Content de soi, il bouffait, bouffait, en couvant Petrini de son autorité bienveillante.
Il y eut un coup de sonnette sur un rythme convenu.
— Bougez pas, j’vais mater ! cria Bérurier en surgissant, farineux, graisseux, luisant de sueur et vernissé de sauce tomate.
— C’est ma femme, intervint Aldo Petrini, je reconnais sa façon de sonner.
Plus prompt que son ange gardien, il courut à la porte, mit son œil au viseur optique du judas.
— Oui, c’est bien elle ! confirma-t-il.
Rassuré, Alexandre-Benoît Bérurier retourna à « sa » cuisine, soucieux de ne pas laisser s’attarder les spaghettis dans l’eau frémissante.
Petrini actionna serrures et verrous pour ouvrir à son épouse. Il était paniqué de n’avoir pas aperçu le petit Angelo en compagnie de cette dernière.
— Eh bien, que se passe-t-il ? demanda Aldo.

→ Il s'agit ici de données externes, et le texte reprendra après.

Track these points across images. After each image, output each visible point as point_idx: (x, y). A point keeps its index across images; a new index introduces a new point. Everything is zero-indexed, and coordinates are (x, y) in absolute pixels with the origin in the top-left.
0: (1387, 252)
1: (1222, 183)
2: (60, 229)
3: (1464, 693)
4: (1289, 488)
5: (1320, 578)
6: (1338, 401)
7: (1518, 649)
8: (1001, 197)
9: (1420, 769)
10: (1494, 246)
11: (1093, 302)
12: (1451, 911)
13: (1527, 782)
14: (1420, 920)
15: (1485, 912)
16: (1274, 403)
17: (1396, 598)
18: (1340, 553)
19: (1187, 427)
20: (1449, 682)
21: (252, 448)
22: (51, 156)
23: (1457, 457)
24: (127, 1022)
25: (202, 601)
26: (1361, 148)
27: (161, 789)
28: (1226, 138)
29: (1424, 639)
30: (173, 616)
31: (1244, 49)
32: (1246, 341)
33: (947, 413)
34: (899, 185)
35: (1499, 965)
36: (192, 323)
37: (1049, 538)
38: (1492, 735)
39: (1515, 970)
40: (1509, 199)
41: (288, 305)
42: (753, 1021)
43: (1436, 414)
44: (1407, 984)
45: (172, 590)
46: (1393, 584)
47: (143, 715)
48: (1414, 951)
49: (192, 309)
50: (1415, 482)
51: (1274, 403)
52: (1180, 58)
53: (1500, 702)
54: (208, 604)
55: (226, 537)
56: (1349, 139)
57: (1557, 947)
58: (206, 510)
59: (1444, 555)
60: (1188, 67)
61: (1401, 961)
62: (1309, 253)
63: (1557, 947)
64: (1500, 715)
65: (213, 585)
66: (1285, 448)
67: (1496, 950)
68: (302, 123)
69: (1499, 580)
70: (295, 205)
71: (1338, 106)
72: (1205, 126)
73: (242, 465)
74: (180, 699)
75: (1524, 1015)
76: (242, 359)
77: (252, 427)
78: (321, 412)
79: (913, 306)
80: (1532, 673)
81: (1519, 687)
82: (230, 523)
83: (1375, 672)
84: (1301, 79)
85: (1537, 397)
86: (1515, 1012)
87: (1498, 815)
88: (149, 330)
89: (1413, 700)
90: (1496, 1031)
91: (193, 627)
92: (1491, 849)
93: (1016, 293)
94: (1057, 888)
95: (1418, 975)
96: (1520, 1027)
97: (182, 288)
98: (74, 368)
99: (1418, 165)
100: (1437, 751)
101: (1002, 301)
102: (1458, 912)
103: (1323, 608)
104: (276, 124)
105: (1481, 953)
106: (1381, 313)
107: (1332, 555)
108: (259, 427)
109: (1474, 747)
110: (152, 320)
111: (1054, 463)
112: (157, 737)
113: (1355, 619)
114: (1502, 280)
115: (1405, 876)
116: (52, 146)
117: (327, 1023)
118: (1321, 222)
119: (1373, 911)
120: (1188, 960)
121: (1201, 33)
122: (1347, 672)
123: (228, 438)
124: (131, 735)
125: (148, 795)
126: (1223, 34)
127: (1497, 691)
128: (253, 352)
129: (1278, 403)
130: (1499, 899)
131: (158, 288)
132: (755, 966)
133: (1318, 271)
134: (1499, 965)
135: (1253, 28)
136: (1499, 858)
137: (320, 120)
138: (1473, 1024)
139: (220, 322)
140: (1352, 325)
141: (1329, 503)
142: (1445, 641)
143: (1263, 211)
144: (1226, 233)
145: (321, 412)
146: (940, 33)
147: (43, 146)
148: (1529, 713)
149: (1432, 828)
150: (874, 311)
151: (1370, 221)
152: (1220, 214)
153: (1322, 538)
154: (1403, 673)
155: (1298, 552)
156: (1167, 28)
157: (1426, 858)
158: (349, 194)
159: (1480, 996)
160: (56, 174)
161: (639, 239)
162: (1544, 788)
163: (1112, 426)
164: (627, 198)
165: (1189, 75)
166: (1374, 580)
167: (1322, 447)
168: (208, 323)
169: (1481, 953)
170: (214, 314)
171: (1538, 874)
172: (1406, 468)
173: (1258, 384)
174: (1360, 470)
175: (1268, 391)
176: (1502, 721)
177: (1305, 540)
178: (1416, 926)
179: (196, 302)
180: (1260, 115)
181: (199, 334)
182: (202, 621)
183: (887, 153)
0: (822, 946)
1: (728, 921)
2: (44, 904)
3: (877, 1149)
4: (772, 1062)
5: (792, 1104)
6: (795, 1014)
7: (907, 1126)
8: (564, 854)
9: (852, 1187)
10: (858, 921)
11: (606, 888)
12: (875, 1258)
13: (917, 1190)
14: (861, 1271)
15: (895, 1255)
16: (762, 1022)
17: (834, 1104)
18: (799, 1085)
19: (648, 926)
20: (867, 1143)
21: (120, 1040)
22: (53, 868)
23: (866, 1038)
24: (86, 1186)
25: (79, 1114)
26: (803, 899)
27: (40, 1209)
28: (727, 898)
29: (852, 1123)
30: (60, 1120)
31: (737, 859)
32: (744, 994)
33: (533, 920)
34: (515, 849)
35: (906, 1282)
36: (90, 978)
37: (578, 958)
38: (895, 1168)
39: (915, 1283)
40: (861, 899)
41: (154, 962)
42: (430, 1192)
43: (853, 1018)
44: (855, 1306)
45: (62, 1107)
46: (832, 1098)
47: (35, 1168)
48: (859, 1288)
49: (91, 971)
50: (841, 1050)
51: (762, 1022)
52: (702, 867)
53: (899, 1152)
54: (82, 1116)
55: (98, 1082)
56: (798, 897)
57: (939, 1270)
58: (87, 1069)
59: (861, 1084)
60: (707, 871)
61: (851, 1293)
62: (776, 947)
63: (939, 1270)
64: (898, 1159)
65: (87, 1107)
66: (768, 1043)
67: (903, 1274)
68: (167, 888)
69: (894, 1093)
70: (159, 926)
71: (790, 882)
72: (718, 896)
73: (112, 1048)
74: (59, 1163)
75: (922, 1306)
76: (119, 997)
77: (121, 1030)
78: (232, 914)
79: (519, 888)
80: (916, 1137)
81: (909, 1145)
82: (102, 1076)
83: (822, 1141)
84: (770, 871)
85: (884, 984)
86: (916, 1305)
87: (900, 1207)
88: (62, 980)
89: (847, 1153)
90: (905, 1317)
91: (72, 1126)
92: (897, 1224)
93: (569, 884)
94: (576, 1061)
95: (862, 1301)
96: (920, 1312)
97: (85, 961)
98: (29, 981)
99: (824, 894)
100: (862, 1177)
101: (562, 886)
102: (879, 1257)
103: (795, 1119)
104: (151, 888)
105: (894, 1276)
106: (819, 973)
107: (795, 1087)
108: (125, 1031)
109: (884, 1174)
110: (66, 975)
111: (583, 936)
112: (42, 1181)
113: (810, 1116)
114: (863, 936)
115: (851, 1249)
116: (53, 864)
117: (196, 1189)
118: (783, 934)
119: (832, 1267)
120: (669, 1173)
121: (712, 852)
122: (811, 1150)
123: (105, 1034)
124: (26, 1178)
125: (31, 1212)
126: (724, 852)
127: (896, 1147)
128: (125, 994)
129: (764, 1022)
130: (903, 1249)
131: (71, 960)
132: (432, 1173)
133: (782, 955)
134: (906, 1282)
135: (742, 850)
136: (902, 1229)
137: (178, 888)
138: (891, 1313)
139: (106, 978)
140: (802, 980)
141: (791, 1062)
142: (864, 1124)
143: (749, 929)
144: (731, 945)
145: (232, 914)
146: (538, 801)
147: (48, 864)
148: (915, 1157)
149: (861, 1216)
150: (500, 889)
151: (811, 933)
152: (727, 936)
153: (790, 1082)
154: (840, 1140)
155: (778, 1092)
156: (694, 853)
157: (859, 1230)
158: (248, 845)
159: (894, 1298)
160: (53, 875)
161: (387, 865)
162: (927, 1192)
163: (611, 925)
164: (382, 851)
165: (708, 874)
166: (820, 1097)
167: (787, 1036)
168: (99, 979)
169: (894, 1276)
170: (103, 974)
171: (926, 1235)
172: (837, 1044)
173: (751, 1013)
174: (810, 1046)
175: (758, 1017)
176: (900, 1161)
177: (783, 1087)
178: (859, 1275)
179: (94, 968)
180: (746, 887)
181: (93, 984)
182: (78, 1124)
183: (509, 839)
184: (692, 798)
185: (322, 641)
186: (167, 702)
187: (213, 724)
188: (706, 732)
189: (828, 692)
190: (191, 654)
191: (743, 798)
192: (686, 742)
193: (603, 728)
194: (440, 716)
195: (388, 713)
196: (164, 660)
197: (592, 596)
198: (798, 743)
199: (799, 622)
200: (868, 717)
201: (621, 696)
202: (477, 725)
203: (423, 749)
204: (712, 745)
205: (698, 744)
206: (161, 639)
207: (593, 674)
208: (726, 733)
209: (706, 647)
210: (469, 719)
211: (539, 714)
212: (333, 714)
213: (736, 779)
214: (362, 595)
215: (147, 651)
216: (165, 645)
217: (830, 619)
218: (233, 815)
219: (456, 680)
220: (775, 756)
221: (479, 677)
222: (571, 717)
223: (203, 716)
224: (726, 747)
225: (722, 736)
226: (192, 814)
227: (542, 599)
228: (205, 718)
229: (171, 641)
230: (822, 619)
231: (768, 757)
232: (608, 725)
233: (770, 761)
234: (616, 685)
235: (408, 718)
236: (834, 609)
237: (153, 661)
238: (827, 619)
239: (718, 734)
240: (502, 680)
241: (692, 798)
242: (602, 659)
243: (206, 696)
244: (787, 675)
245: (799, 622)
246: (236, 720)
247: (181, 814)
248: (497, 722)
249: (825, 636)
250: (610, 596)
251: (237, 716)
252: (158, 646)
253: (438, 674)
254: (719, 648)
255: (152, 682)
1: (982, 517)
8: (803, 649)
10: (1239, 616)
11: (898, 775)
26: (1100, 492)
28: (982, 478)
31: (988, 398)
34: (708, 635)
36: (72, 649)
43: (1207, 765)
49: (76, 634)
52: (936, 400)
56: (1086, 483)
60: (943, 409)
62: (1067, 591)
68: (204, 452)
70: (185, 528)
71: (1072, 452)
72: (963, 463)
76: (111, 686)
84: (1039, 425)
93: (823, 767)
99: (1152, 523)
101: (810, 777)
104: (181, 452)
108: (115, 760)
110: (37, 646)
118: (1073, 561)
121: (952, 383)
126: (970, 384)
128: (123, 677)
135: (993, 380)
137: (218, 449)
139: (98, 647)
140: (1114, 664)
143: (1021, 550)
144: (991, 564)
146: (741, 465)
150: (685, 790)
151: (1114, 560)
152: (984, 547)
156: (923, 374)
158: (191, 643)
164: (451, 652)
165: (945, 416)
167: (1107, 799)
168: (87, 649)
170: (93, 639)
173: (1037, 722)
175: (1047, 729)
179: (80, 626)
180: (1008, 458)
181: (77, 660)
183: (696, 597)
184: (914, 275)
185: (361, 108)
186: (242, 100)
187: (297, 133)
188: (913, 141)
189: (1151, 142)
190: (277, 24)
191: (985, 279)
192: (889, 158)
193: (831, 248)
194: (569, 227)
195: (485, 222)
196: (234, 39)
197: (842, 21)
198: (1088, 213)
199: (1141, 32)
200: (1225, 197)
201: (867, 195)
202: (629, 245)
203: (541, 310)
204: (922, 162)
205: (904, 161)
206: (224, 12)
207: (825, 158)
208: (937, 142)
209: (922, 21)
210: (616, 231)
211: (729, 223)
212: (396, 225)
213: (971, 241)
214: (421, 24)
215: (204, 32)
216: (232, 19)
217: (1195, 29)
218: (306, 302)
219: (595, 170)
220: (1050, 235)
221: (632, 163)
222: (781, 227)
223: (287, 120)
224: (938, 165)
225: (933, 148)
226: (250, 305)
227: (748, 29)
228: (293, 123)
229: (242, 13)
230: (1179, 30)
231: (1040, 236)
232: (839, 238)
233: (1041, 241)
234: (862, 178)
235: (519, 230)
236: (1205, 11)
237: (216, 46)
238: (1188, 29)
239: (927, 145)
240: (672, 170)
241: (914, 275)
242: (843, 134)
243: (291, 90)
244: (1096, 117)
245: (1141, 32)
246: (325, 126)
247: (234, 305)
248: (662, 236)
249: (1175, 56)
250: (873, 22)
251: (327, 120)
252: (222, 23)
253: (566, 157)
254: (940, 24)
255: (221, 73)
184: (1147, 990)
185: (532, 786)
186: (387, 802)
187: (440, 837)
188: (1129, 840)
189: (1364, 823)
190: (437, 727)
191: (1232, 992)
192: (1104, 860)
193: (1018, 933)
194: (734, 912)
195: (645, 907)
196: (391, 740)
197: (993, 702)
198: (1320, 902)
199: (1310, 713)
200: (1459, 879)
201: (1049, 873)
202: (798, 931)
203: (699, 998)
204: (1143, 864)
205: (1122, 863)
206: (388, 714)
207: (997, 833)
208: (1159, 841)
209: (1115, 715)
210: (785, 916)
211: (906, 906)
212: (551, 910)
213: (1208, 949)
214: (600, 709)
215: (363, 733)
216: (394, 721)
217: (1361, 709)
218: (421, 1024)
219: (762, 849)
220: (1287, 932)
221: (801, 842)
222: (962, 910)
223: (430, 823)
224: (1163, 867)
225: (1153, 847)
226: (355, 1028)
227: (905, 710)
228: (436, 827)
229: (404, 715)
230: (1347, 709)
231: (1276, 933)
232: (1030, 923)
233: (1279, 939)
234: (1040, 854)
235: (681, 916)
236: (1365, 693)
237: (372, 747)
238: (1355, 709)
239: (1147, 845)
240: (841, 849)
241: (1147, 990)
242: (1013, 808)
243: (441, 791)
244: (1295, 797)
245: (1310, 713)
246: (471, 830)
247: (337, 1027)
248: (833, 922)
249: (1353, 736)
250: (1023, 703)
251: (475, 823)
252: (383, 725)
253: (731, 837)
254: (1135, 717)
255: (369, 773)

Il n’eut pas le temps d’en dire davantage. Une forme sombre venait de bondir, refoulant la porte en grand : un homme à moustache, portant des lunettes de soleil. Il tenait un poignard à la lame très longue et très effilée à la main et piqua l’arme sur le ventre d’Aldo Petrini.
— Pas un mot ! fit-il.
De la cuisine, provenait un bruit de casseroles et les bribes d’un chant altier où il était question de matelassiers.
L’homme fit signe à la femme d’entrer et de refermer la porte.
Elle obéit. Petrini était vert de peur.
— L’enfant ? demanda-t-il à son épouse sans la regarder.
— Il ne craint rien, fit l’homme au poignard.
Puis il demanda en montrant l’intérieur de l’appartement d’un hochement de menton :
— Qui est ici ?
— Mon garde du corps.
L’homme eut un imperceptible sourire.
— Madame, chuchota-t-il, je vous demande de garder votre sang-froid, à cause du gosse.
Et quand il eut achevé de parler, d’un coup sec, il enfonça la lame dans les entrailles d’Aldo Petrini, après s’être arc-bouté comme s’il tentait d’enfoncer une porte. La femme ne comprit pas tout de suite. Aldo posa ses mains sur les épaules de son agresseur, plus pour se cramponner à lui que pour le refouler.
L’homme profita de la position de sa victime pour peser de haut en bas sur le manche du poignard. Le ventre de Petrini se déchira sans bruit et ses viscères se répandirent hors de ses vêtements.